What better way to celebrate winning the league title than to start a riot? That must have been the thought going through the heads of the morons of Mexican league side Monterrey after their side became champions in 2003, the first time since 1986. The problem was, the well-meaning riot soon morphed into a drunken melee of violence and anarchy that resulted in at least two people being killed and over 200 being arrested.

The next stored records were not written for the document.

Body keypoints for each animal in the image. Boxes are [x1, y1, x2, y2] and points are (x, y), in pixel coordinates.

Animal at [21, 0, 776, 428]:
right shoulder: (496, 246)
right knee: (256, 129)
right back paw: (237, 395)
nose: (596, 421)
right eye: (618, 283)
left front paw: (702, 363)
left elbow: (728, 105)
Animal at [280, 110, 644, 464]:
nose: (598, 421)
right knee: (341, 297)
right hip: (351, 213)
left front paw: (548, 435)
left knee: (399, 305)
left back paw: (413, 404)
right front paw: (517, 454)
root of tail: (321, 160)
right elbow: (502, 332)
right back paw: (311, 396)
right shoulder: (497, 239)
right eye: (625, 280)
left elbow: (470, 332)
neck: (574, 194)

With a seemingly proud association with football hooliganism that was particularly prevalent in the 1970s and 80s, Millwall have been sanctioned by the Football Association on numerous occasions in the form of fines and even ground closures after a number of violent incidents. As well as apparently instigating the 1985 Kenilworth Road riot, the Birmingham play-off riot of 2002 and the Upton Park riot of 2009, Millwall fans took their idiocy to new levels when they met Wigan in the 2013 FA Cup semi-final: late on in the match when they were 2-0 Millwall fans started fighting amongst themselves. That’s dedication to the cause.
While some people have a natural aversion to Liverpool fans (for instance Everton fans!), there seems little reason for Roma supporters to detest them so much. But apparently they do. Or at least that would be the suggestion given five Reds fans were stabbed ahead of their side’s clash with Roma in the Italian capital in February 2001. Weirdly three of them were stabbed in the buttocks. Maybe it was some doubly cruel ploy to make sure they couldn’t sit down and watch the game. To be fair, often Rome’s riot police are as bad as the Roma fans when it comes to dishing out the beatings.

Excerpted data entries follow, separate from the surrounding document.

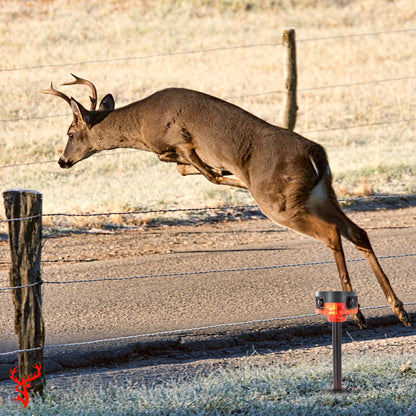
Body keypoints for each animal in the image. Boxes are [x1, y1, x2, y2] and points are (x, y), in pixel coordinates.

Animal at [40, 75, 412, 328]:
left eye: (70, 133)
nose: (61, 161)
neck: (142, 127)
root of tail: (315, 153)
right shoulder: (179, 153)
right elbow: (188, 170)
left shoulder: (182, 139)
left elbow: (205, 173)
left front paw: (231, 179)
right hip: (321, 193)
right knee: (358, 232)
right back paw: (399, 310)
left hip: (280, 203)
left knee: (332, 234)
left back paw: (358, 315)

Whilst Netherlands might be often thought of as a flat land of tulips, windmills, clogs, cheese and spliffs, it has a nasty undercurrent of hooliganism that accompanies its football. This became very publicly apparent in 2006 when Feyenoord visited Nancy in France for a UEFA Cup match and the Dutch side’s fans took it upon themselves to rip up a load of seat and start using them as slightly brutal (and, let’s face it, far too big) pieces of ticker tape. Whilst their motivations were no doubt purely aesthetic in nature, the result was a good few bruises for the stewards and a 20 minute delay. To everyone’s relief (except the Feyenoord idiots) Nancy won the match and progressed to the next round as the Dutch fans returned home to stand on the naughty step and think about their actions.
Celtic and Rangers
This Glasgow Old Firm pairing haven’t cared much for one another over their decades of rivalry, and with the religious and political affiliations that are associated with the clubs and the highly emotive songs and chants they burst out at one another (that are awash with violent “lyrics”) it is no surprise tensions have bubbled over into serious violence on and off the pitch on numerous occasions. There have been various football-related sectarian attacks and threats between supporters of these clubs including suspected explosive devices and bullets being sent through the post to staff and supporters of Celtic. Wouldn’t a funny postcard have sufficed?